Paper
in
Workshop: 2nd Workshop on Efficient and On-Device Generation (EDGE)
Scaling On-Device GPU Inference for Large Generative Models
Jiuqiang Tang · Raman Sarokin · Ekaterina Ignasheva · Grant Jensen · Lin Chen · Juhyun Lee · Andrei Kulik · Matthias Grundmann
Driven by the advancements in generative AI, large machine learning models have revolutionized domains such as image processing, audio synthesis, and speech recognition.
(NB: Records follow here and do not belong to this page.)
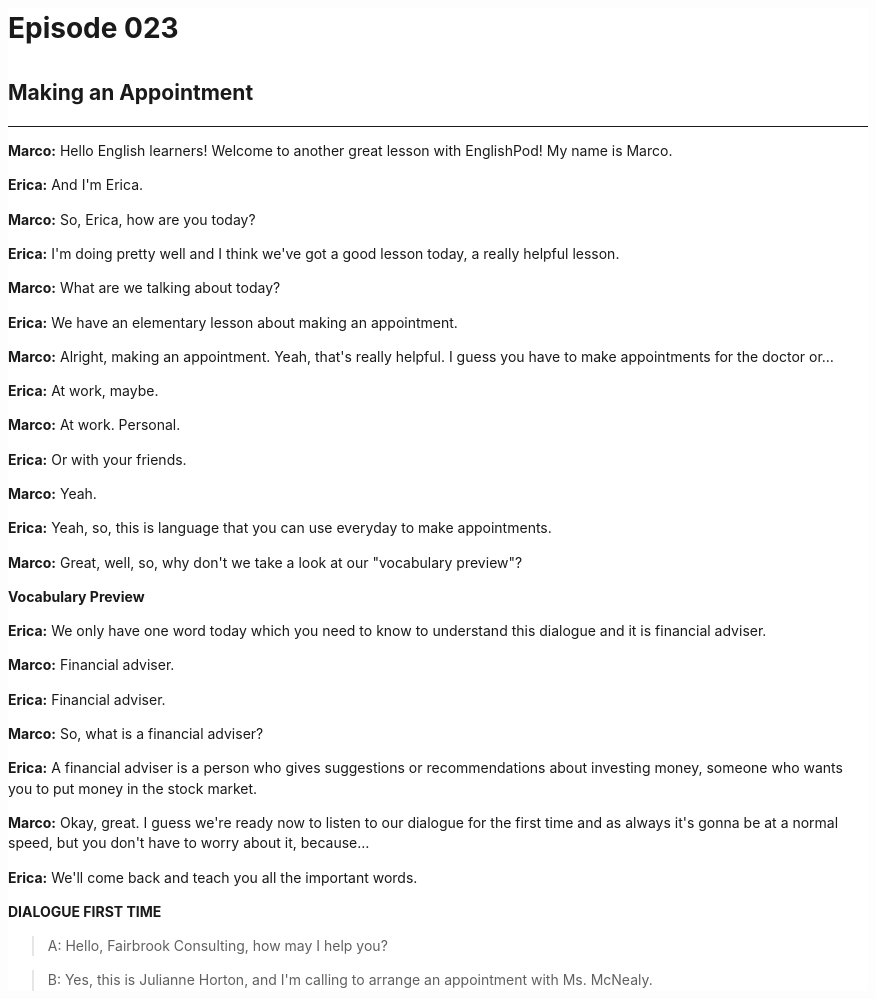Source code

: # Episode 023

## Making an Appointment

---

**Marco:** Hello English learners! Welcome to another great lesson with EnglishPod! My name is Marco. 

**Erica:** And I'm Erica. 

**Marco:** So, Erica, how are you today? 

**Erica:** I'm doing pretty well and I think we've got a good lesson today, a really helpful lesson. 

**Marco:** What are we talking about today? 

**Erica:** We have an elementary lesson about making an appointment. 

**Marco:** Alright, making an appointment. Yeah, that's really helpful. I guess you have to make appointments for the doctor or… 

**Erica:** At work, maybe. 

**Marco:** At work. Personal. 

**Erica:** Or with your friends. 

**Marco:** Yeah. 

**Erica:** Yeah, so, this is language that you can use everyday to make appointments. 

**Marco:** Great, well, so, why don't we take a look at our "vocabulary preview"? 

**Vocabulary Preview** 

**Erica:** We only have one word today which you need to know to understand this dialogue and it is financial adviser. 

**Marco:** Financial adviser. 

**Erica:** Financial adviser. 

**Marco:** So, what is a financial adviser? 

**Erica:** A financial adviser is a person who gives suggestions or recommendations about investing money, someone who wants you to put money in the stock market. 

**Marco:** Okay, great. I guess we're ready now to listen to our dialogue for the first time and as always it's gonna be at a normal speed, but you don't have to worry about it, because… 

**Erica:** We'll come back and teach you all the important words. 

**DIALOGUE FIRST TIME** 

> A: Hello, Fairbrook Consulting, how may I help you?

> B: Yes, this is Julianne Horton, and I'm calling to arrange an appointment with Ms. McNealy.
While server-based deployments remain the locus of peak performance, the imperative for on-device inference, necessitated by privacy and efficiency considerations, persists. Recognizing GPUs as the on-device ML accelerator with the widest reach, we present ML Drift–an optimized framework that extends the capabilities of state-of-the-art GPU-accelerated inference engines. ML Drift enables on-device execution of generative AI workloads which contain 10 to 100× more parameters than existing on-device generative AI models. ML Drift addresses intricate engineering challenges associated with cross-GPU API development, and ensures broad compatibility across mobile and desktop/laptop platforms, thereby facilitating the deployment of significantly more complex models on resource-constrained devices. Our GPU accelerated ML/AI inference engine achieves an order-of-magnitude performance improvement relative to existing open-source GPU inference engines.